▶ _Task instructions_
Among the entries below, find each line with "σύγχρονης" and show it.

▶ _Supplied material_
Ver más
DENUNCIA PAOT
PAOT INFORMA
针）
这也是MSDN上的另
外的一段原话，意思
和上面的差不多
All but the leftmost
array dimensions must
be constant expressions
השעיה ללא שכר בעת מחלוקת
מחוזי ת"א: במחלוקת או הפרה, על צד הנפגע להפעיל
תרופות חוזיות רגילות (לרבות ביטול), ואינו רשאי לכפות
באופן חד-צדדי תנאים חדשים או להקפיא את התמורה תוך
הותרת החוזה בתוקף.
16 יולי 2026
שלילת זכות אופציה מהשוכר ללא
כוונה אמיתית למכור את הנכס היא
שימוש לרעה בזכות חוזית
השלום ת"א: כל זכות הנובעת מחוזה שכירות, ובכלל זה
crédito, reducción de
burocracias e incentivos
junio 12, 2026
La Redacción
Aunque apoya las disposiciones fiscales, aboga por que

* * *

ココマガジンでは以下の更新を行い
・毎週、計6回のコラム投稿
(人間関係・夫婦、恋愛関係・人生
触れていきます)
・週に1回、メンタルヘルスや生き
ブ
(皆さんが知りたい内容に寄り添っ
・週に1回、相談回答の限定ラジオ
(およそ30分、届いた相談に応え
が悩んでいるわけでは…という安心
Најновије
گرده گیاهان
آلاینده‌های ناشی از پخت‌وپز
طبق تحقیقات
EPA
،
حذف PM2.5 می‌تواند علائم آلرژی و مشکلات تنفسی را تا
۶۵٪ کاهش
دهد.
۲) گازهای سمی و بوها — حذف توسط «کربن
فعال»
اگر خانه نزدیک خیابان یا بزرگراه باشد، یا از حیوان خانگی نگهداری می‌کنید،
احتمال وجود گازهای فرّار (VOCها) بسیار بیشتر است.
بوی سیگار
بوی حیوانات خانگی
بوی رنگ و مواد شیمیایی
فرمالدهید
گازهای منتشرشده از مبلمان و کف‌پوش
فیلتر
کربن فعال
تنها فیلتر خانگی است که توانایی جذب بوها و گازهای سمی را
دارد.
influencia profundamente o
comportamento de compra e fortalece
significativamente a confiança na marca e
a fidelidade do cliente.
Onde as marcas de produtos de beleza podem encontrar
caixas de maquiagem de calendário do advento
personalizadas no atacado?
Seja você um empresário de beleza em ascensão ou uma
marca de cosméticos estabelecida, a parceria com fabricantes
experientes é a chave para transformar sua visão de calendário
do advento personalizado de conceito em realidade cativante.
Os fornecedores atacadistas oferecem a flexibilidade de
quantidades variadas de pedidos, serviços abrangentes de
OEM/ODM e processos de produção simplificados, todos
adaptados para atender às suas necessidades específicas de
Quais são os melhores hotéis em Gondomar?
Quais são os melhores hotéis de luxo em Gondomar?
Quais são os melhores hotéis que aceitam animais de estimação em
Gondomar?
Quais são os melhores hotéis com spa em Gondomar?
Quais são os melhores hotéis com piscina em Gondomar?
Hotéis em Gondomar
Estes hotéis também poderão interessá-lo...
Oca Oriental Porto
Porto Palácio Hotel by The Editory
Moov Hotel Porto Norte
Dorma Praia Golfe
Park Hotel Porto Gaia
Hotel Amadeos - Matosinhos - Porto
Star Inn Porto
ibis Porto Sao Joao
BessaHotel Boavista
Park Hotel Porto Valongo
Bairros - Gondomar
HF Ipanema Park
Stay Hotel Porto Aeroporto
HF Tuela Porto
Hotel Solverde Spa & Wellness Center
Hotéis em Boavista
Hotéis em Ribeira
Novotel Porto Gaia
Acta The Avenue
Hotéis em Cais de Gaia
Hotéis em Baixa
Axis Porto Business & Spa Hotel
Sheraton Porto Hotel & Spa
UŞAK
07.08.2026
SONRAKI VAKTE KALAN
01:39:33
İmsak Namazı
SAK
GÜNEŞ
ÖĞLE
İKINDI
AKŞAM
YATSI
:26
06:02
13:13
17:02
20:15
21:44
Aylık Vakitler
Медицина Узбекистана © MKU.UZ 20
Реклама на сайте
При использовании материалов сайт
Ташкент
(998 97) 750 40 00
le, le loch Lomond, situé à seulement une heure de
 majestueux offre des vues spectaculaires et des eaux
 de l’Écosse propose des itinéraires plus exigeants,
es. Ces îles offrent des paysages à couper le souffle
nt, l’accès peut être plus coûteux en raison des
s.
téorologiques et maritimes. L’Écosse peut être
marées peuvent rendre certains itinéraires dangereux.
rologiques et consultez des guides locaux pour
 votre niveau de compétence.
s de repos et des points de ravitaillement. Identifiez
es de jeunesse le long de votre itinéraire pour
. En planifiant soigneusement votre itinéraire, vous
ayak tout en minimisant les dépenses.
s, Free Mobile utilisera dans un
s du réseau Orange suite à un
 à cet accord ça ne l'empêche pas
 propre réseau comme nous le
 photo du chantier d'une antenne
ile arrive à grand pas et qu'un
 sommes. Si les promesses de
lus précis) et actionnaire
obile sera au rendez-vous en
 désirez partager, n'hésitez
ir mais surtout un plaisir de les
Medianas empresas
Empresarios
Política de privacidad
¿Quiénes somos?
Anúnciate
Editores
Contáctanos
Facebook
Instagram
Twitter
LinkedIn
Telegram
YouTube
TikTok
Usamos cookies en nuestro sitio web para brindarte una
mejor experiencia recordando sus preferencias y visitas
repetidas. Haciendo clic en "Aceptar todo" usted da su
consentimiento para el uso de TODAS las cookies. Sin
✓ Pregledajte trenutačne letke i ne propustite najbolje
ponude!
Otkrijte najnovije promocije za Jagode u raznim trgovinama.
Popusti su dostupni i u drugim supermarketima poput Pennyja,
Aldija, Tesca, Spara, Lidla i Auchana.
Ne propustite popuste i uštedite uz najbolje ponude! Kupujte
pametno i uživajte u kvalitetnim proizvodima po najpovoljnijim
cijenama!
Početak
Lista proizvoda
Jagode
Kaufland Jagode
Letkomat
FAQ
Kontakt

---

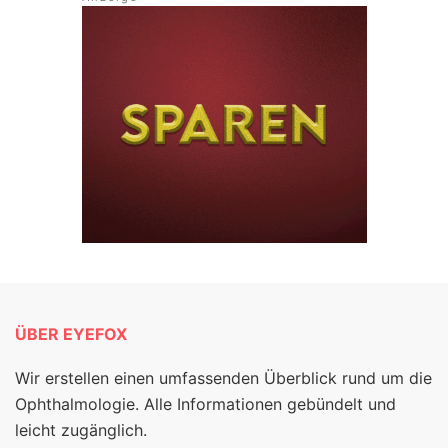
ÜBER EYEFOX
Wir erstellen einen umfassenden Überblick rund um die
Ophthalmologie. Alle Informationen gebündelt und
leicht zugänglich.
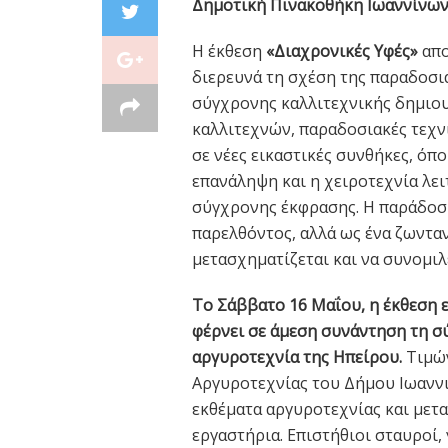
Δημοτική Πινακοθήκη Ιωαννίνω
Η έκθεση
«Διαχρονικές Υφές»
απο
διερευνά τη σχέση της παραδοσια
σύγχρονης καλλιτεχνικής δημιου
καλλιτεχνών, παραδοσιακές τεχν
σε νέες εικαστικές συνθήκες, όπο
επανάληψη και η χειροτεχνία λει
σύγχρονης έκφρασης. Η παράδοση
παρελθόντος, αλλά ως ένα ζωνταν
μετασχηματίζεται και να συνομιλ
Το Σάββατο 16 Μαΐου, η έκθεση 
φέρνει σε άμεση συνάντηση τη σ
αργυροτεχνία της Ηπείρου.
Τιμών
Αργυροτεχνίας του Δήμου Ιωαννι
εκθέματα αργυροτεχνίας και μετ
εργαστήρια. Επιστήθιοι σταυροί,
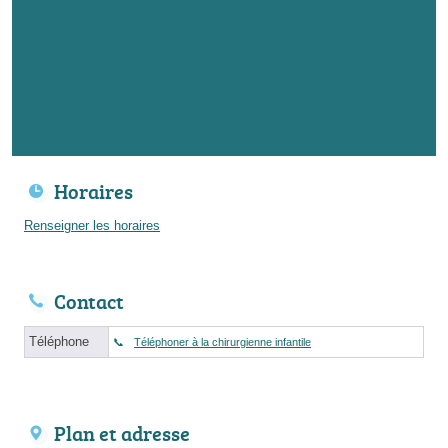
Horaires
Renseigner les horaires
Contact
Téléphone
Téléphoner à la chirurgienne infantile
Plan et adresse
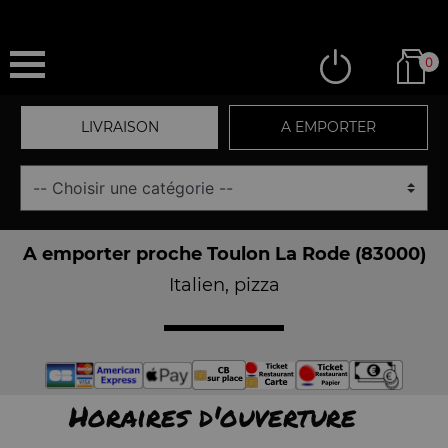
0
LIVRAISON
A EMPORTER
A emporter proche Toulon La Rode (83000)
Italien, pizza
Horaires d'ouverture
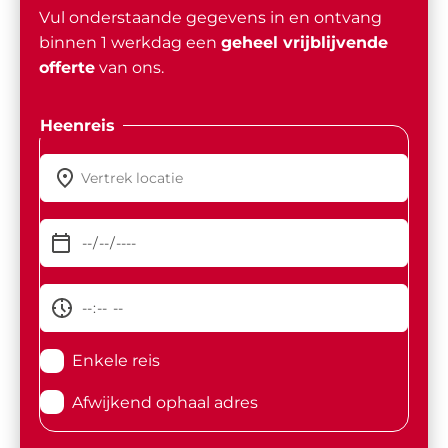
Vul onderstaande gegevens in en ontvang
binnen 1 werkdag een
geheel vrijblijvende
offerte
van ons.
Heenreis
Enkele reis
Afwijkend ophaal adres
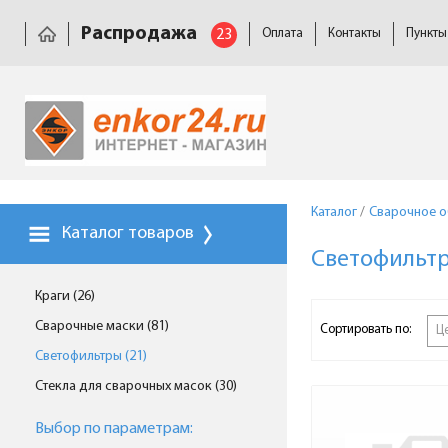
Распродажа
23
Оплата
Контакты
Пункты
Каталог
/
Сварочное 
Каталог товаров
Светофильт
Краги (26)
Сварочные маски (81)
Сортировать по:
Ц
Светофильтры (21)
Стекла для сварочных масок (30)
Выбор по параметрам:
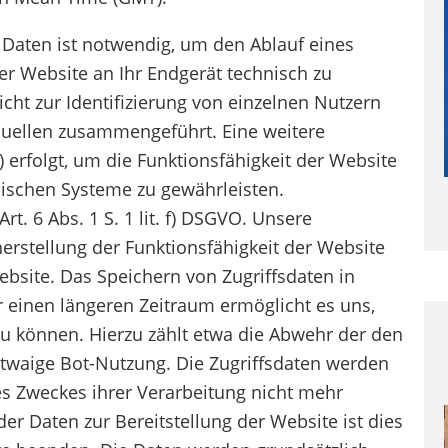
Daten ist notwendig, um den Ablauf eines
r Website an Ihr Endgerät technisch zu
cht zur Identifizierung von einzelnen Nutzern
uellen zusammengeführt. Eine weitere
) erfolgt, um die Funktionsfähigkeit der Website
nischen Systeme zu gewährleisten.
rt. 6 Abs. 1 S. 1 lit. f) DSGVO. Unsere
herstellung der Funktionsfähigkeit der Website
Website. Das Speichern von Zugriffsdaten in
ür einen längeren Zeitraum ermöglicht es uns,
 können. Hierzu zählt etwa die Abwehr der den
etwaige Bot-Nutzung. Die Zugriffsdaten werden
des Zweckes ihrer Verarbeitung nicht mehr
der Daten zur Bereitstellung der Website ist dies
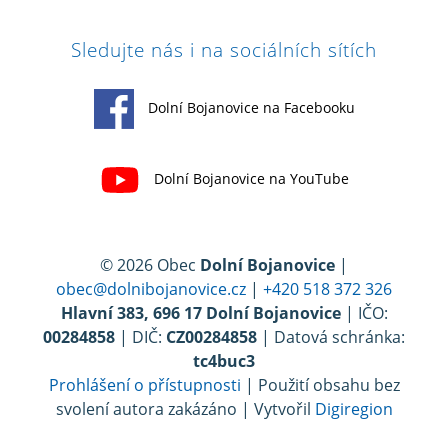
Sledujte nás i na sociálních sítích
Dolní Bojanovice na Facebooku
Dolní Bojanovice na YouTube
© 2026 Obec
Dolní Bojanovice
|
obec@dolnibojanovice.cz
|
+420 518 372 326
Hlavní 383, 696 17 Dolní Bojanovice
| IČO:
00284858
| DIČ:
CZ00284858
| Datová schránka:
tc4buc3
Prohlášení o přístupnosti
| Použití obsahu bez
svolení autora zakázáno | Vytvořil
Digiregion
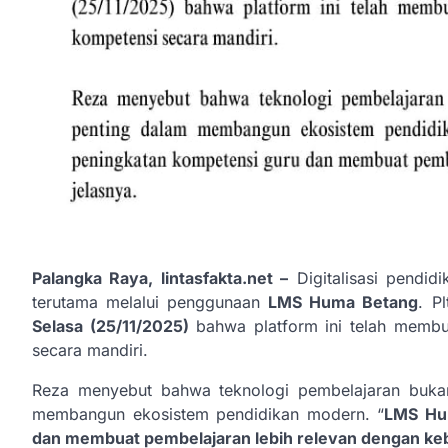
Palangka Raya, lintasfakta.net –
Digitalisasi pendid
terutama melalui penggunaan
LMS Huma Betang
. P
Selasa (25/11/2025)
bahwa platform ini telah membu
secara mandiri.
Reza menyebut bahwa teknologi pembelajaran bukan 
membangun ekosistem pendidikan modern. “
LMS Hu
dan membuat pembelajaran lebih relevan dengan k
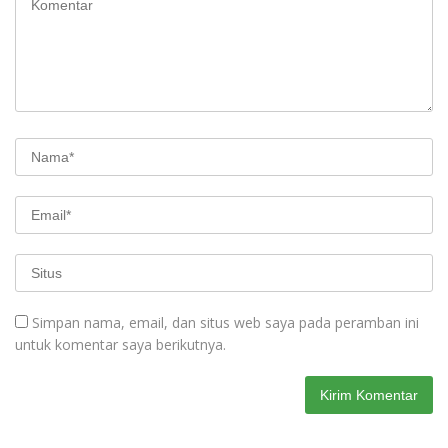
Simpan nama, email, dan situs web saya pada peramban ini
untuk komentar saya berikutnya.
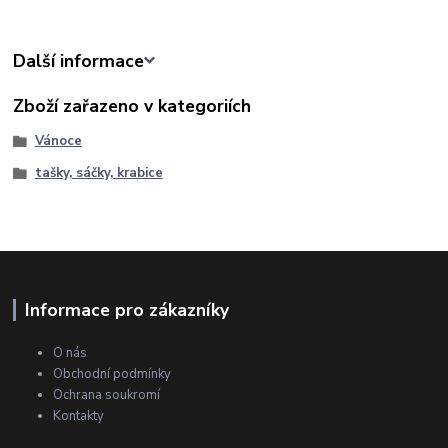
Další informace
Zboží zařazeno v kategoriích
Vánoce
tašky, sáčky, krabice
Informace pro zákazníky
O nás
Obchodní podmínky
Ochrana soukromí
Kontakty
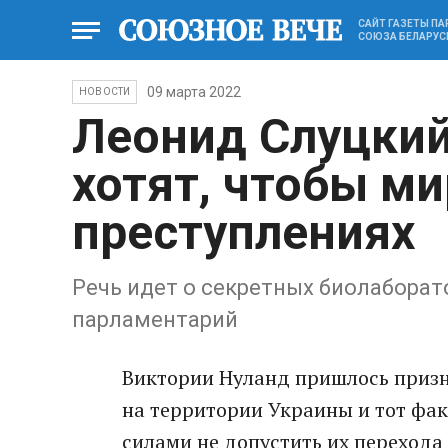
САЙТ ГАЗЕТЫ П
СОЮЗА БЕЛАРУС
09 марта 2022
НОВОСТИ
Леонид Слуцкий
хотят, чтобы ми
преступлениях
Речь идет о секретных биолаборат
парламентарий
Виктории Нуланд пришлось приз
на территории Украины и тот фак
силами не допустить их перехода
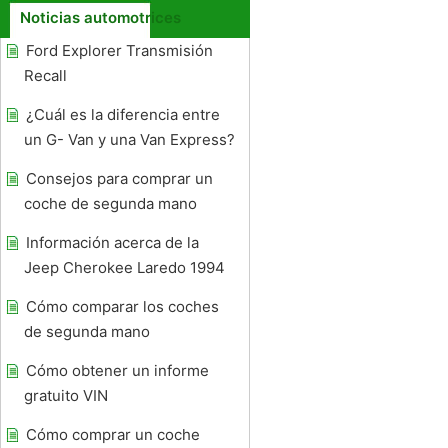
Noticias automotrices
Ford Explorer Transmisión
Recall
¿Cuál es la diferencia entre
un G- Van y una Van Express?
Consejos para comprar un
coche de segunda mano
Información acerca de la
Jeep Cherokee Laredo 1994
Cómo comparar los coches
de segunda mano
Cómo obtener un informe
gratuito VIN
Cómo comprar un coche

▶ _Task output_
σύγχρονης καλλιτεχνικής δημιου
σύγχρονης έκφρασης. Η παράδοση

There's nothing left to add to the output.